As I came over one of the many ridges of the island, I saw a village of tightly built houses. I thought it was strange for such a rural island to have such a dense population, but then I think back to history. If you need to build an army, you don’t want them so spaced out that you can’t gather the men quickly.
One thing I observed was it seemed like all the houses had the number eight written in kanji inside a circle drawn on their doorway. I learned that eight is a holy number and is written for good luck and protection. It seems very special to them and uniquely Toshijima.
Lunch with Chizuru
The highlight of the trip was lunch. We went to a little hut of a building that is right next to the fish auction.

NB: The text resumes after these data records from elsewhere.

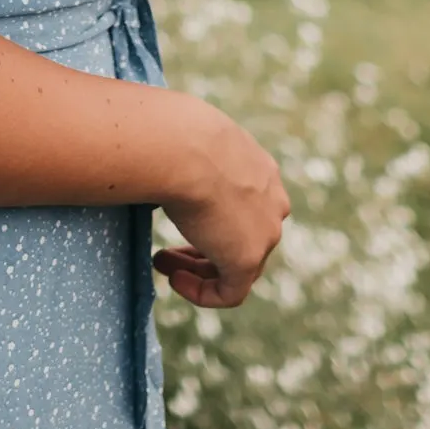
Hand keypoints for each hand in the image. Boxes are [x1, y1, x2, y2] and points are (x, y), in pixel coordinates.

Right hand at [155, 109, 286, 308]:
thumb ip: (188, 159)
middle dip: (202, 246)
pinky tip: (174, 279)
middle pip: (242, 236)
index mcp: (262, 170)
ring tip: (162, 262)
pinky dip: (202, 291)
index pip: (244, 204)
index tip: (180, 214)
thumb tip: (157, 156)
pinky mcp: (248, 260)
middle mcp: (272, 202)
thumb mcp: (189, 142)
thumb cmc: (174, 136)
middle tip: (167, 250)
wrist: (183, 148)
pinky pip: (230, 292)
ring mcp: (265, 233)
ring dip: (197, 269)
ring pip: (237, 265)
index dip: (210, 217)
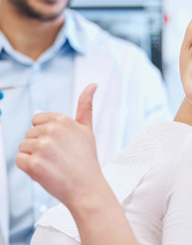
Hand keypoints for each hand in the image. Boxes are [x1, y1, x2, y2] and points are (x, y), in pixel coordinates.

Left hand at [15, 83, 101, 206]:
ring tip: (53, 164)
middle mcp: (51, 130)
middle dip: (40, 145)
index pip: (38, 120)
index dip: (46, 134)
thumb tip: (93, 85)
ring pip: (23, 147)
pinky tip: (45, 171)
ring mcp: (42, 147)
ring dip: (34, 157)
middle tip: (58, 157)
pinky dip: (28, 168)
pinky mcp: (33, 164)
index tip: (60, 145)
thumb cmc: (86, 159)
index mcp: (62, 119)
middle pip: (29, 134)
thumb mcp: (87, 129)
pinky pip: (19, 160)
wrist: (87, 187)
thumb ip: (86, 105)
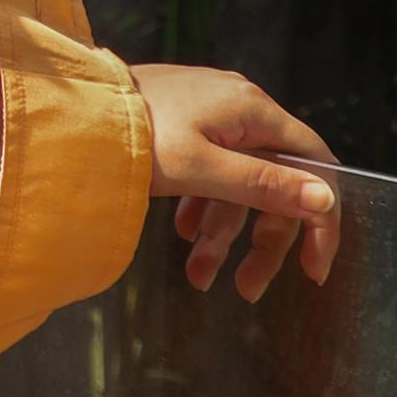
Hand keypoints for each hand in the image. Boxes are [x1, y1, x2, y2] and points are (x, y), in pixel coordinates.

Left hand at [132, 63, 340, 301]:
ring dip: (223, 233)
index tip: (313, 269)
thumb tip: (325, 199)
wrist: (71, 112)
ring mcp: (212, 113)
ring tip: (197, 276)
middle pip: (274, 184)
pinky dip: (202, 207)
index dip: (321, 219)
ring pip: (237, 184)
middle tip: (246, 289)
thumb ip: (264, 186)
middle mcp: (240, 107)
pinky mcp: (186, 124)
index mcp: (254, 111)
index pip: (314, 166)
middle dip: (261, 241)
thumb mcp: (202, 170)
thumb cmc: (136, 138)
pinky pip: (210, 172)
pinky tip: (184, 234)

The shop is 25 years old and has the character to prove it. Starting off with the amazing food and ending with an enlightening conversation with a woman named Chizuru. There was sea bream, swordfish, lobster, octopus, abalone, and fish I never got the name of. It was cooked right there in front of me. At one point they asked me what Americans cook seafood with and I said lots of butter and usually lemon. One of the ladies dashed out to get citrus right outside the building because she agreed seafood and citrus go hand in hand. Great customer service!!!
Of course the food was amazing but the true delight was talking to the woman who was doing the cooking. As mentioned before her name is Chizuru, she has lived on this island her whole life, has had about every job you can think of, and knows everyone on the island. She does admit as a child she was not fond of the island, that it was too rural but as she grew up she could see the magic of her little town. She now appreciates the simple life and it makes for a happy life. She still goes into Toba about once a week for business or personal reasons. She says sometimes when she arrives back home to the island there are people there to greet her, so sometimes she likes to return the favor and welcome home those off the ferry.
I love hearing about her town and the pride in which she talks about her town. She doesn’t have any house keys so that means she never locks her house. But she doesn’t need to, it is a safe community and if she knows everyone, the criminal wouldn’t have a chance to get away with it. She jokes that even though this is a fishing community, there are no fish shops. In reality it makes sense, either you do your own fishing or the neighbors just share the fish that they catch. And since the doors are not locked, the neighbors can just drop the fish off without her having to answer the door.
I legitimately could sit there all day just to hear her stories about the community, history, or her personal life. Great storytelling is a lost art but still found in Toshijima. It’s hard to see or capture it in a picture, but it is so easy to feel the bond these people have with each other and to this island.